À la Pentecôte, les Wandervögel se retrouvent dans les « Landsgemeinden ». Les jeunes qui n’ont pas encore le droit de vote s’entraînent à la démocratie de base et à la vie communautaire lors de leurs rencontres annuelles de printemps : « La matinée est consacrée aux négociations. Chaque randonneur a le droit de s’exprimer et de voter. Après les affaires, on joue et on chante. Un groupe apprend une nouvelle chanson populaire de l’autre. »[3]
Le Club Alpin Suisse CAS a vu le jour plus de 40 ans avant les Wandervögel. Avec son orientation bourgeoise et conservatrice et l’exclusion des membres actifs féminins, le CAS n’est pas un véritable partenaire du mouvement des Wandervögel. En 1911, les jeunes épris de liberté refusent donc une fusion – le CAS aurait volontiers pris en charge les Wandervögel en tant que groupe jeunesse.
Outre les mouvements de jeunesse majoritairement bourgeois, des organisations proches du mouvement ouvrier voient également le jour en Suisse vers 1900. À Zurich, de jeunes hommes se regroupent pour former l’association « Vereinigung gleichgesinnter Arbeiterjünglinge zum Zwecke der Belehrung und Freundschaft » (association de jeunes ouvriers partageant les mêmes idées dans un but d’enseignement et d’amitié). L’initiative est lancée par le pasteur social-démocrate Paul Pflüger. Outre l’éducation politique, cette association de jeunes hommes (« Jungburschenverein », comme on l’appelle en abrégé), attache beaucoup d’importance à la randonnée en groupe comme activité physique. Selon l’opinion répandue, de jeunes hommes en bonne santé doivent devenir de bons représentants de la main-d’œuvre.[4]

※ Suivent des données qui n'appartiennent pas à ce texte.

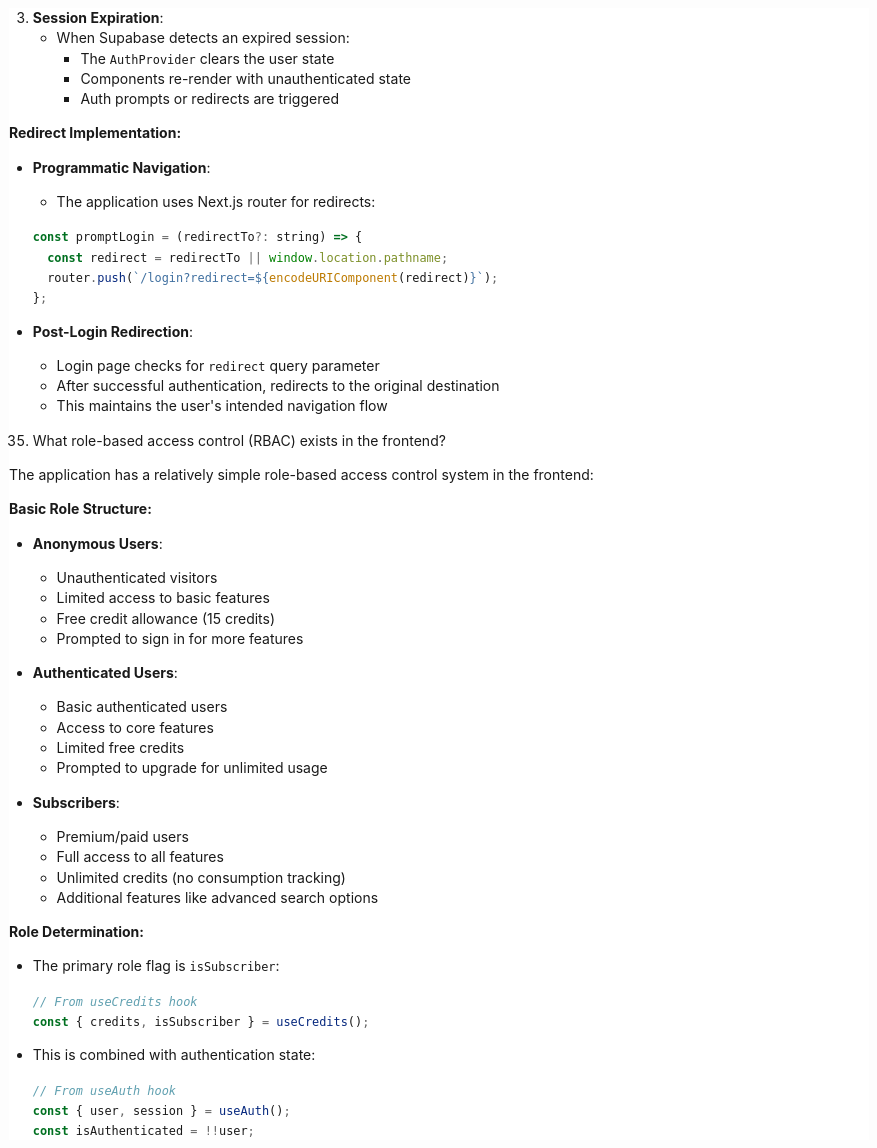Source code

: 3. **Session Expiration**:
   - When Supabase detects an expired session:
     - The `AuthProvider` clears the user state
     - Components re-render with unauthenticated state
     - Auth prompts or redirects are triggered

**Redirect Implementation:**

- **Programmatic Navigation**:
  - The application uses Next.js router for redirects:
  ```javascript
  const promptLogin = (redirectTo?: string) => {
    const redirect = redirectTo || window.location.pathname;
    router.push(`/login?redirect=${encodeURIComponent(redirect)}`);
  };
  ```

- **Post-Login Redirection**:
  - Login page checks for `redirect` query parameter
  - After successful authentication, redirects to the original destination
  - This maintains the user's intended navigation flow
35. What role-based access control (RBAC) exists in the frontend?

The application has a relatively simple role-based access control system in the frontend:

**Basic Role Structure:**

- **Anonymous Users**:
  - Unauthenticated visitors
  - Limited access to basic features
  - Free credit allowance (15 credits)
  - Prompted to sign in for more features

- **Authenticated Users**:
  - Basic authenticated users
  - Access to core features
  - Limited free credits
  - Prompted to upgrade for unlimited usage

- **Subscribers**:
  - Premium/paid users
  - Full access to all features
  - Unlimited credits (no consumption tracking)
  - Additional features like advanced search options

**Role Determination:**

- The primary role flag is `isSubscriber`:
  ```javascript
  // From useCredits hook
  const { credits, isSubscriber } = useCredits();
  ```

- This is combined with authentication state:
  ```javascript
  // From useAuth hook
  const { user, session } = useAuth();
  const isAuthenticated = !!user;
  ```
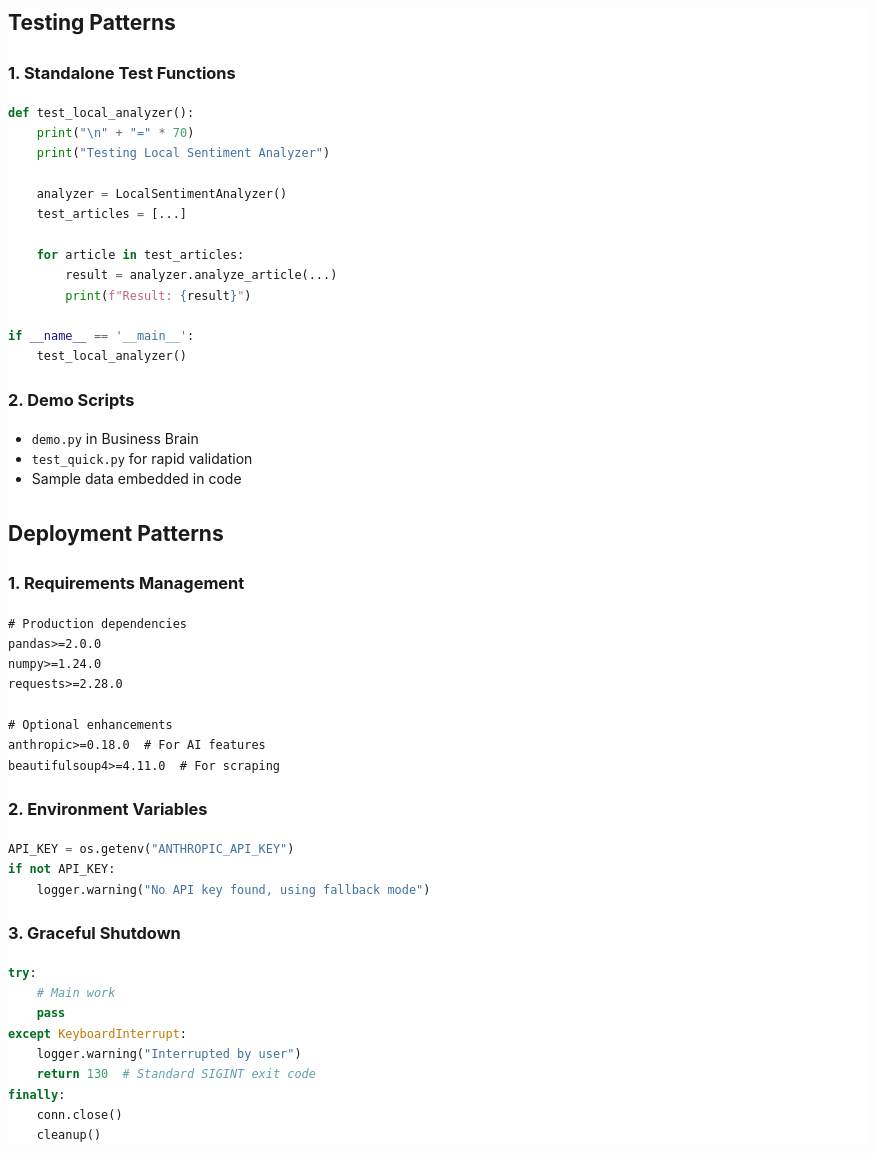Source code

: ## Testing Patterns

### 1. Standalone Test Functions
```python
def test_local_analyzer():
    print("\n" + "=" * 70)
    print("Testing Local Sentiment Analyzer")

    analyzer = LocalSentimentAnalyzer()
    test_articles = [...]

    for article in test_articles:
        result = analyzer.analyze_article(...)
        print(f"Result: {result}")

if __name__ == '__main__':
    test_local_analyzer()
```

### 2. Demo Scripts
- `demo.py` in Business Brain
- `test_quick.py` for rapid validation
- Sample data embedded in code

## Deployment Patterns

### 1. Requirements Management
```txt
# Production dependencies
pandas>=2.0.0
numpy>=1.24.0
requests>=2.28.0

# Optional enhancements
anthropic>=0.18.0  # For AI features
beautifulsoup4>=4.11.0  # For scraping
```

### 2. Environment Variables
```python
API_KEY = os.getenv("ANTHROPIC_API_KEY")
if not API_KEY:
    logger.warning("No API key found, using fallback mode")
```

### 3. Graceful Shutdown
```python
try:
    # Main work
    pass
except KeyboardInterrupt:
    logger.warning("Interrupted by user")
    return 130  # Standard SIGINT exit code
finally:
    conn.close()
    cleanup()
```
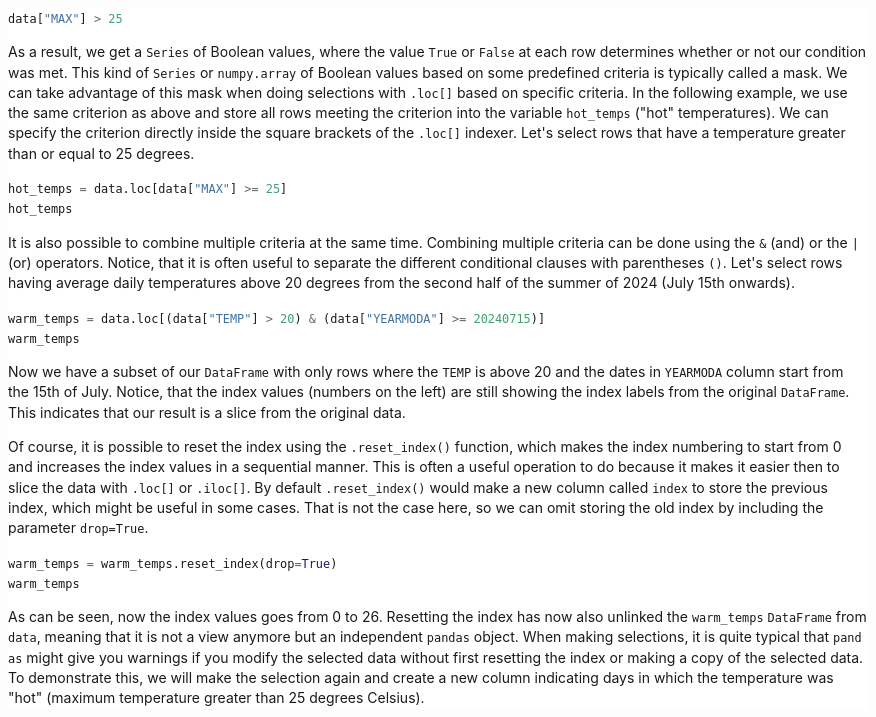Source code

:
 ```python editable=true slideshow={"slide_type": ""}
data["MAX"] > 25
```


As a result, we get a `Series` of Boolean values, where the value `True` or `False` at each row determines whether or not our condition was met. This kind of `Series` or `numpy.array` of Boolean values based on some predefined criteria is typically called a mask. We can take advantage of this mask when doing selections with `.loc[]` based on specific criteria. In the following example, we use the same criterion as above and store all rows meeting the criterion into the variable `hot_temps` ("hot" temperatures). We can specify the criterion directly inside the square brackets of the `.loc[]` indexer. Let's select rows that have a temperature greater than or equal to 25 degrees.


```python deletable=true editable=true jupyter={"outputs_hidden": false} slideshow={"slide_type": ""}
hot_temps = data.loc[data["MAX"] >= 25]
hot_temps
```


It is also possible to combine multiple criteria at the same time. Combining multiple criteria can be done using the `&` (and) or the `|` (or) operators. Notice, that it is often useful to separate the different conditional clauses with parentheses `()`. Let's select rows having average daily temperatures above 20 degrees from the second half of the summer of 2024 (July 15th onwards).


```python deletable=true editable=true jupyter={"outputs_hidden": false} slideshow={"slide_type": ""}
warm_temps = data.loc[(data["TEMP"] > 20) & (data["YEARMODA"] >= 20240715)]
warm_temps
```


Now we have a subset of our `DataFrame` with only rows where the `TEMP` is above 20 and the dates in `YEARMODA` column start from the 15th of July. Notice, that the index values (numbers on the left) are still showing the index labels from the original `DataFrame`. This indicates that our result is a slice from the original data.



Of course, it is possible to reset the index using the `.reset_index()` function, which makes the index numbering to start from 0 and increases the index values in a sequential manner. This is often a useful operation to do because it makes it easier then to slice the data with `.loc[]` or `.iloc[]`. By default `.reset_index()` would make a new column called `index` to store the previous index, which might be useful in some cases. That is not the case here, so we can omit storing the old index by including the parameter `drop=True`.


```python deletable=true editable=true jupyter={"outputs_hidden": false} slideshow={"slide_type": ""}
warm_temps = warm_temps.reset_index(drop=True)
warm_temps
```


As can be seen, now the index values goes from 0 to 26. Resetting the index has now also unlinked the `warm_temps` `DataFrame` from `data`, meaning that it is not a view anymore but an independent `pandas` object. When making selections, it is quite typical that `pandas` might give you warnings if you modify the selected data without first resetting the index or making a copy of the selected data. To demonstrate this, we will make the selection again and create a new column indicating days in which the temperature was "hot" (maximum temperature greater than 25 degrees Celsius).



[^at]: <https://pandas.pydata.org/pandas-docs/stable/reference/api/pandas.DataFrame.at.html>
[^iloc]: <https://pandas.pydata.org/pandas-docs/stable/reference/api/pandas.DataFrame.iloc.html>
[^isin]: <https://pandas.pydata.org/pandas-docs/stable/reference/api/pandas.DataFrame.isin.html>
[^loc]: <https://pandas.pydata.org/pandas-docs/stable/reference/api/pandas.DataFrame.loc.html>
[^numpydtypes]: <https://numpy.org/doc/stable/user/basics.types.html>
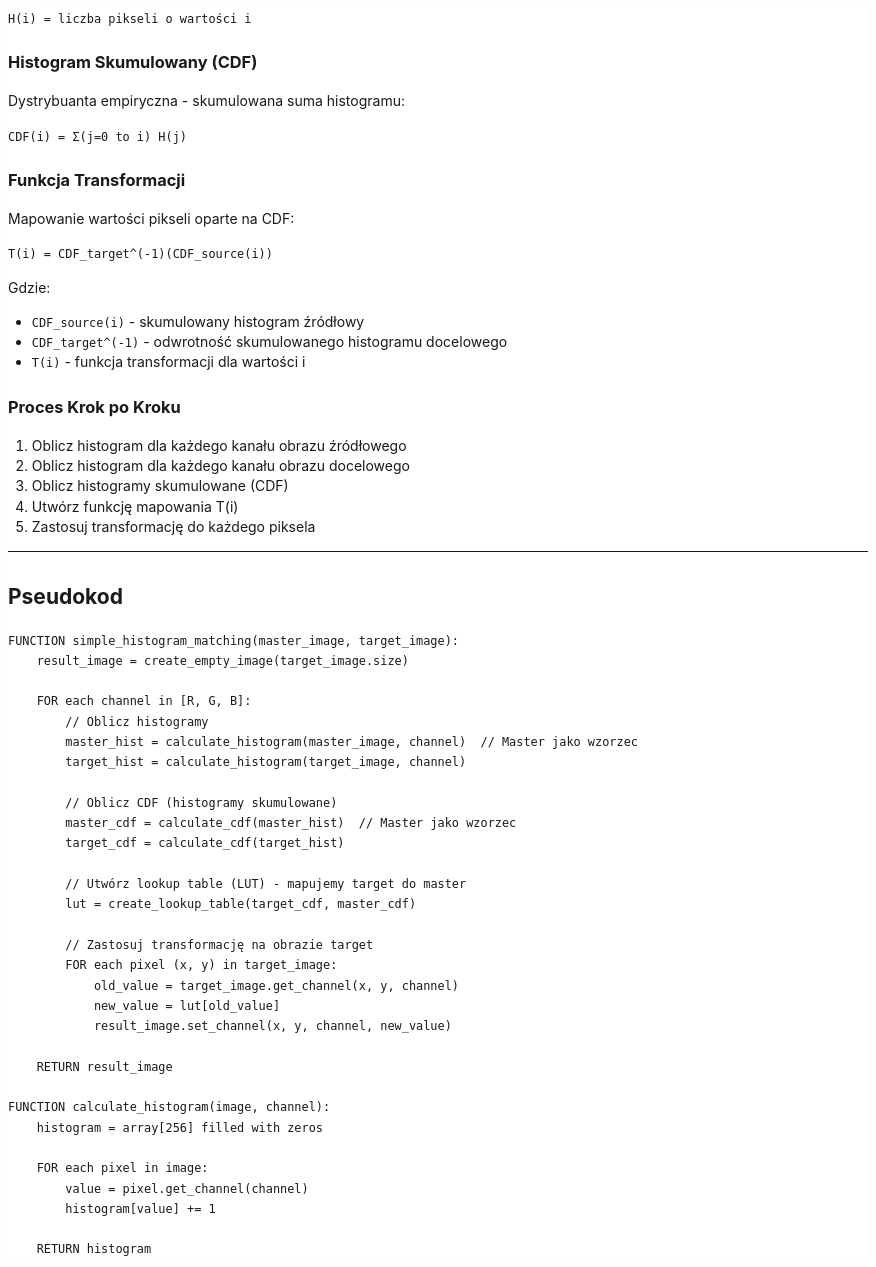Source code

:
 ```
H(i) = liczba pikseli o wartości i
```

### Histogram Skumulowany (CDF)
Dystrybuanta empiryczna - skumulowana suma histogramu:

```
CDF(i) = Σ(j=0 to i) H(j)
```

### Funkcja Transformacji
Mapowanie wartości pikseli oparte na CDF:

```
T(i) = CDF_target^(-1)(CDF_source(i))
```

Gdzie:
- `CDF_source(i)` - skumulowany histogram źródłowy
- `CDF_target^(-1)` - odwrotność skumulowanego histogramu docelowego
- `T(i)` - funkcja transformacji dla wartości i

### Proces Krok po Kroku
1. Oblicz histogram dla każdego kanału obrazu źródłowego
2. Oblicz histogram dla każdego kanału obrazu docelowego
3. Oblicz histogramy skumulowane (CDF)
4. Utwórz funkcję mapowania T(i)
5. Zastosuj transformację do każdego piksela

---

## Pseudokod

```
FUNCTION simple_histogram_matching(master_image, target_image):
    result_image = create_empty_image(target_image.size)
    
    FOR each channel in [R, G, B]:
        // Oblicz histogramy
        master_hist = calculate_histogram(master_image, channel)  // Master jako wzorzec
        target_hist = calculate_histogram(target_image, channel)
        
        // Oblicz CDF (histogramy skumulowane)
        master_cdf = calculate_cdf(master_hist)  // Master jako wzorzec
        target_cdf = calculate_cdf(target_hist)
        
        // Utwórz lookup table (LUT) - mapujemy target do master
        lut = create_lookup_table(target_cdf, master_cdf)
        
        // Zastosuj transformację na obrazie target
        FOR each pixel (x, y) in target_image:
            old_value = target_image.get_channel(x, y, channel)
            new_value = lut[old_value]
            result_image.set_channel(x, y, channel, new_value)
    
    RETURN result_image

FUNCTION calculate_histogram(image, channel):
    histogram = array[256] filled with zeros
    
    FOR each pixel in image:
        value = pixel.get_channel(channel)
        histogram[value] += 1
    
    RETURN histogram
```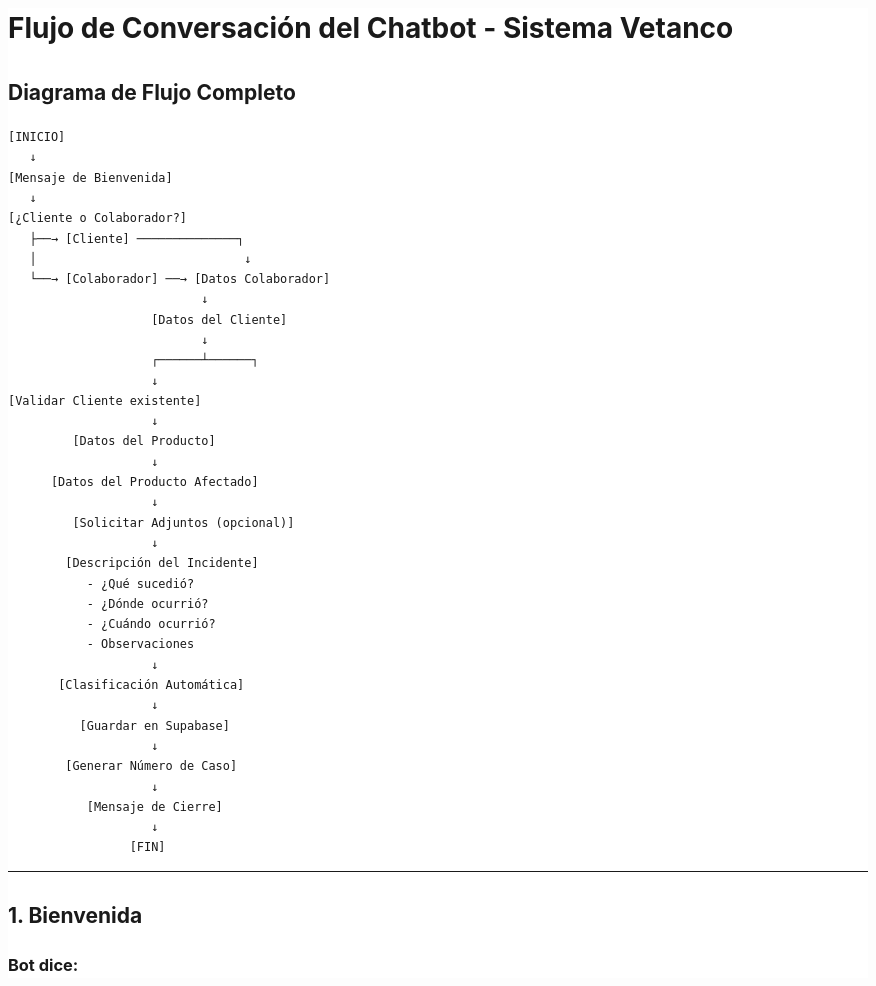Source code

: # Flujo de Conversación del Chatbot - Sistema Vetanco

## Diagrama de Flujo Completo

```
[INICIO]
   ↓
[Mensaje de Bienvenida]
   ↓
[¿Cliente o Colaborador?]
   ├──→ [Cliente] ──────────────┐
   │                             ↓
   └──→ [Colaborador] ──→ [Datos Colaborador]
                           ↓
                    [Datos del Cliente]
                           ↓
                    ┌──────┴──────┐
                    ↓
[Validar Cliente existente]
                    ↓
         [Datos del Producto]
                    ↓
      [Datos del Producto Afectado]
                    ↓
         [Solicitar Adjuntos (opcional)]
                    ↓
        [Descripción del Incidente]
           - ¿Qué sucedió?
           - ¿Dónde ocurrió?
           - ¿Cuándo ocurrió?
           - Observaciones
                    ↓
       [Clasificación Automática]
                    ↓
          [Guardar en Supabase]
                    ↓
        [Generar Número de Caso]
                    ↓
           [Mensaje de Cierre]
                    ↓
                 [FIN]
```

---

## 1. Bienvenida

### Bot dice:
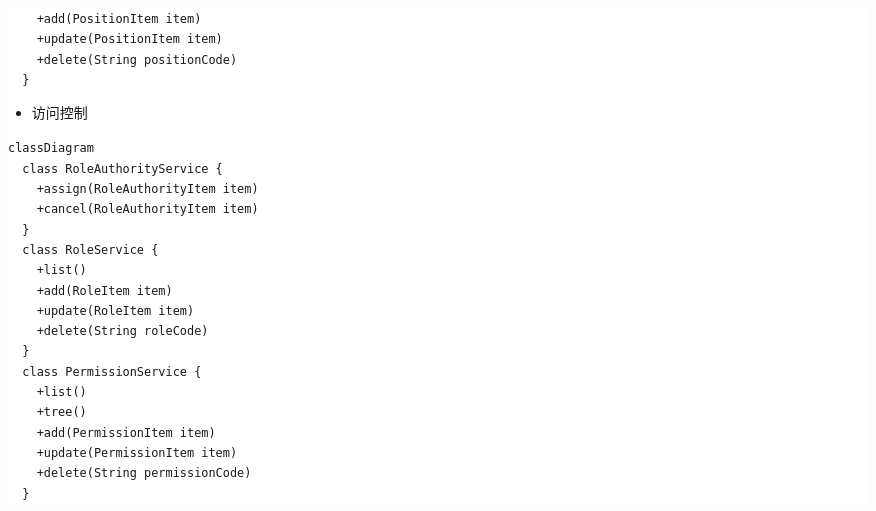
 ```mermaid
    +add(PositionItem item)
    +update(PositionItem item)
    +delete(String positionCode)
  }

```

- 访问控制

```mermaid
classDiagram
  class RoleAuthorityService {
    +assign(RoleAuthorityItem item)
    +cancel(RoleAuthorityItem item)
  }
  class RoleService {
    +list()
    +add(RoleItem item)
    +update(RoleItem item)
    +delete(String roleCode)
  }
  class PermissionService {
    +list()
    +tree()
    +add(PermissionItem item)
    +update(PermissionItem item)
    +delete(String permissionCode)
  }
```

Les jeunes du mouvement « Evangelischen Jugendbewegung Freischar » (corps franc du mouvement de la jeunesse évangélique) , fondé en 1918, sont également engagés sur le plan politique. Le religieux socialiste Leonhard Ragaz, professeur de théologie et plus tard pasteur des pauvres, appelle les jeunes à penser et à voir autrement face aux expériences de guerre de 1914 à 1918. C’est pourquoi les membres du corps franc rejettent les structures fixes et s’engagent en faveur de la paix dans le monde. La convivialité, y compris la randonnée, et l’éducation politique jouent un rôle important pour eux. Ernst Schuler, qui noue très tôt des liens avec d’autres groupes de jeunes, fait également partie des adeptes : « Malgré la diversité des objectifs et des tâches fixés, il a été possible d’agir ensemble. »[5] Des jeunes issus d’organisations très diverses font non seulement bruler la littérature de « camelote », mais essaient aussi de se débarrasser du carnaval. Ces actions ont toutefois une courte durée de vie. En revanche, tout le monde aime la randonnée.
[1] F.K. : Vom Wandervogel, Die Berner Woche in Wort und Bild : ein Blatt für heimatliche Art und Kunst, volume 6, 1916, p. 271. ((bwo-001_1916_6__995_d.pdf))
[2] F.K. : Vom Wandervogel, Die Berner Woche in Wort und Bild : ein Blatt für heimatliche Art und Kunst, volume 6, 1916, p. 271. ((bwo-001_1916_6__995_d.pdf))
[3] F.K. : Vom Wandervogel, Die Berner Woche in Wort und Bild : ein Blatt für heimatliche Art und Kunst, volume 6, 1916, p. 271. ((bwo-001_1916_6__995_d.pdf))
[4] Cf. Hardegger, 2017
[5] Pro Juventute, 1932 : Ernst Schuler, p. 276.